(Bloomberg) -- In a year where little’s gone Deutsche Bank AG’s way, investment bankers at the German lender just got their biggest break so far.
The firm is a lead financial adviser and sponsor on British American Tobacco Plc’s planned $47 billion takeover of Reynolds American Inc., its biggest deal of 2016. Deutsche Bank also told the London-based tobacco company it is “highly confident” it will be able to obtain financing commitments for the offer, according to a BAT statement released Friday.
The deal has pushed Deutsche Bank up five spots in the rankings for European mergers and acquisitions this year, up from ninth as of Thursday, according to data compiled by Bloomberg. The company’s global rankings moved up one spot to ninth, the data show. BAT’s offer to buy out the remaining stake in Reynolds is the biggest deal announced in Europe since the U.K.’s June vote to leave the European Union threw markets into chaos.
The bank, Germany’s largest, had dropped down the tables earlier this year after missing out on Bayer AG’s approximately $66 billion acquisition of Monsanto Co. Deutsche Bank had chosen to advise rival German chemicals giant BASF SE, which has been largely on the sidelines of the industry’s consolidation wave, people familiar with the matter said at the time.
Deutsche Bank has been an adviser to BAT for more than a decade and became the company’s corporate broker last year, replacing JPMorgan Chase & Co.
Rivals Move In
Deutsche Bank’s largest rivals moved in to win market share in Europe as the company dealt with costs tied to a restructuring plan and mounting legal charges related to a mortgage-backed securities investigation in the U.S. and alleged money-laundering in Russia, people familiar with the matter said previously.

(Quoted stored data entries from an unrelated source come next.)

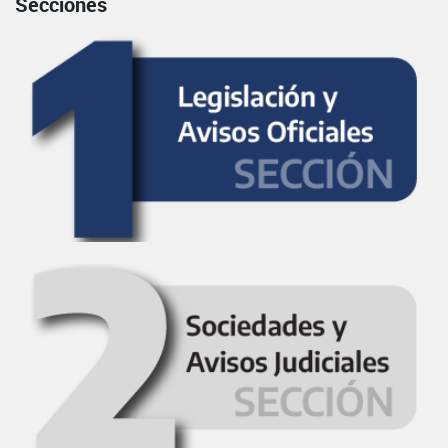
Secciones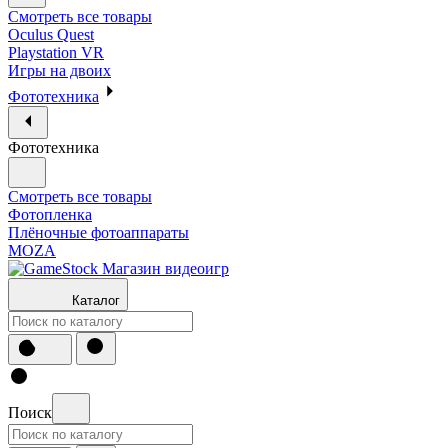
Смотреть все товары
Oculus Quest
Playstation VR
Игры на двоих
Фототехника
Фототехника
Смотреть все товары
Фотопленка
Плёночные фотоаппараты
MOZA
Каталог
Поиск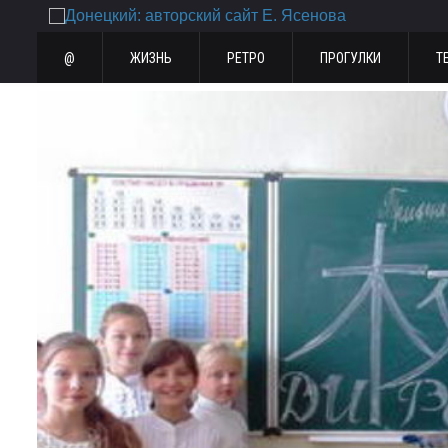
@
ЖИЗНЬ
РЕТРО
ПРОГУЛКИ
Т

Chief Executive Officer John Cryan is cutting jobs, selling assets and suspending dividend payments to shore up capital and profitability, battered by negative interest rates, volatile markets and tougher capital rules. Deutsche Bank’s advisory revenue fell 22 percent to 225 million euros ($245 million) in the first half of the year from the same period in 2015, company filings show.
Deutsche Bank shares rose 0.3 percent to 13.07 euros at 2:50 p.m. in Frankfurt trading Thursday. The stock has declined 42 percent this year.
Deutsche Bank will split the fee pool with Centerview Partners and UBS Group AG, who are also acting as financial advisers to BAT. UBS is joint corporate broker and sponsor with Deutsche Bank on the deal. UBS climbed five spots to third on European M&A for the year on Friday while Centerview gained 12 positions to rank 13th, according to data compiled by Bloomberg.
UBS and Deutsche Bank are the top advisers to BAT on all of the company’s transactions, according to the data.